WHAT YOU HAVE TO DO:
Print the records exactly as written, and let no picture into the answer.

(INFORMATION Opens)

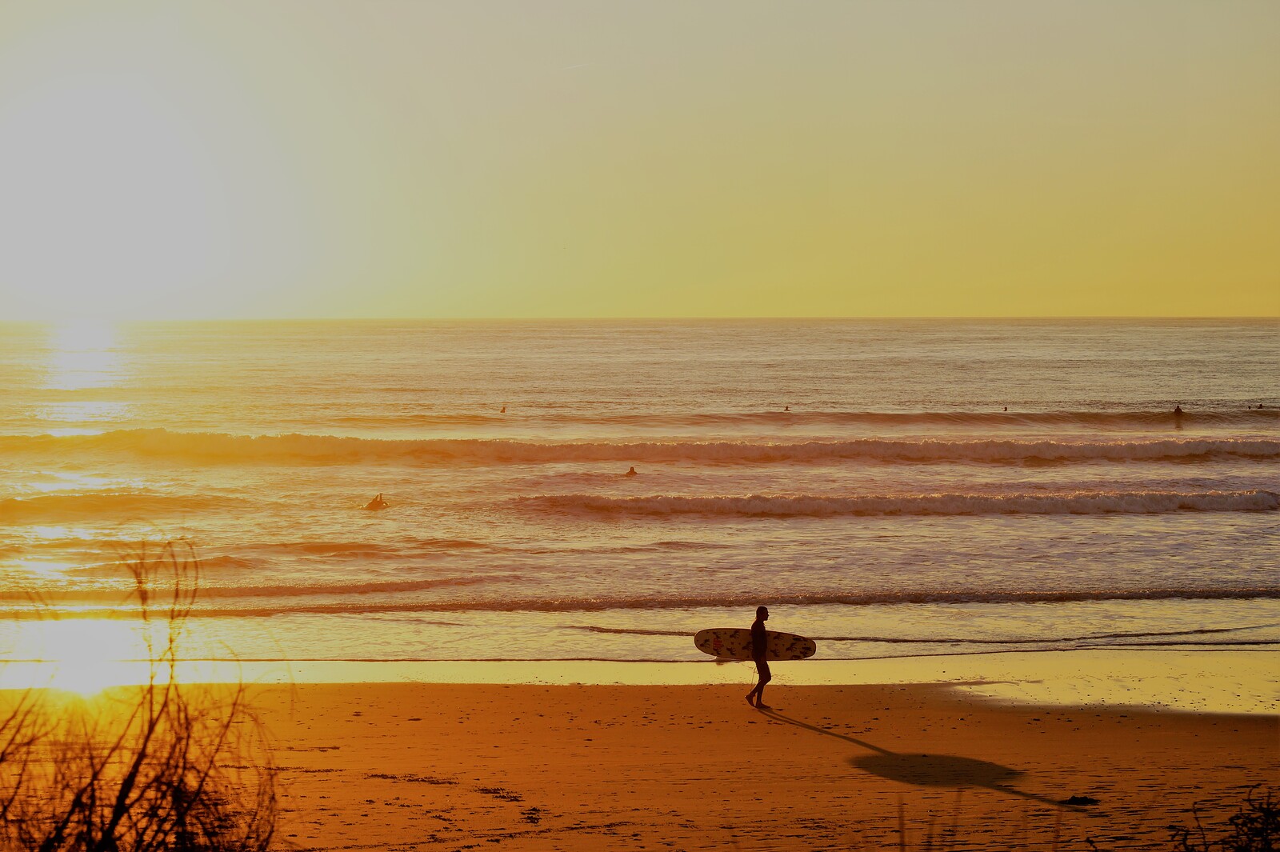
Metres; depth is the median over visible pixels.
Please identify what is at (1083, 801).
seaweed clump
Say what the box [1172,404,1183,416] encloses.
person
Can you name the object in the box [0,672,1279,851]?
sand beach
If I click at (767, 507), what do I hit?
wave
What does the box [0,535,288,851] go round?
shrub
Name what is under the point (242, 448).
wave
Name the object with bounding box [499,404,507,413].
person
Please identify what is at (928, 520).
sea
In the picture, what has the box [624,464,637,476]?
person
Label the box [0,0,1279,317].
sky
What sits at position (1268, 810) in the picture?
shrub
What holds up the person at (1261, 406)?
in the sea
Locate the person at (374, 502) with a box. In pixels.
[363,493,387,510]
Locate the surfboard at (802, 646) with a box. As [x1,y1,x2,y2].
[693,627,818,659]
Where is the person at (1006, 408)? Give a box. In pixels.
[1001,404,1008,412]
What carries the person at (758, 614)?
on the sand beach
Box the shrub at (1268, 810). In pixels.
[1172,783,1279,851]
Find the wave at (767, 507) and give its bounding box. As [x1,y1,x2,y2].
[516,489,1278,518]
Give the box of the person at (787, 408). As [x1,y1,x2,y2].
[783,404,791,411]
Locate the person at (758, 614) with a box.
[746,605,771,707]
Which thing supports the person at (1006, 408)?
in the sea
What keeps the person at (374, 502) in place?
in the sea
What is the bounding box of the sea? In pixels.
[0,318,1279,674]
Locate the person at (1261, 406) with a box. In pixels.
[1254,403,1263,409]
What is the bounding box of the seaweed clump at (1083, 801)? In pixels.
[1062,794,1099,804]
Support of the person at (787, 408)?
in the sea
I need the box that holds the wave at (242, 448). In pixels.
[4,430,1278,465]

(INFORMATION Closes)

RESULT OF THE EXERCISE:
Metres; depth is the median over visible pixels.
Please identify what is at (1083, 801).
seaweed clump
Say what the box [1172,404,1183,416] encloses.
person
Can you name the object in the box [0,672,1279,851]?
sand beach
If I click at (767, 507), what do I hit?
wave
What does the box [0,535,288,851] go round?
shrub
Name what is under the point (242, 448).
wave
Name the object with bounding box [499,404,507,413].
person
Please identify what is at (928, 520).
sea
In the picture, what has the box [624,464,637,476]?
person
Label the box [0,0,1279,317].
sky
What sits at position (1268, 810) in the picture?
shrub
What holds up the person at (1261, 406)?
in the sea
Locate the person at (374, 502) with a box. In pixels.
[363,493,387,510]
Locate the surfboard at (802, 646) with a box. As [x1,y1,x2,y2].
[693,627,818,659]
Where is the person at (1006, 408)? Give a box. In pixels.
[1001,404,1008,412]
What carries the person at (758, 614)?
on the sand beach
Box the shrub at (1268, 810). In pixels.
[1172,783,1279,851]
Find the wave at (767, 507) and give its bounding box. As [x1,y1,x2,y2].
[516,489,1278,518]
Give the box of the person at (787, 408). As [x1,y1,x2,y2].
[783,404,791,411]
Locate the person at (758, 614) with a box.
[746,605,771,707]
Which thing supports the person at (1006, 408)?
in the sea
What keeps the person at (374, 502) in place?
in the sea
What is the bounding box of the sea? In pixels.
[0,318,1279,674]
Locate the person at (1261, 406) with a box. In pixels.
[1254,403,1263,409]
What is the bounding box of the seaweed clump at (1083, 801)? In pixels.
[1062,794,1099,804]
Support of the person at (787, 408)?
in the sea
I need the box that holds the wave at (242, 448). In pixels.
[4,430,1278,465]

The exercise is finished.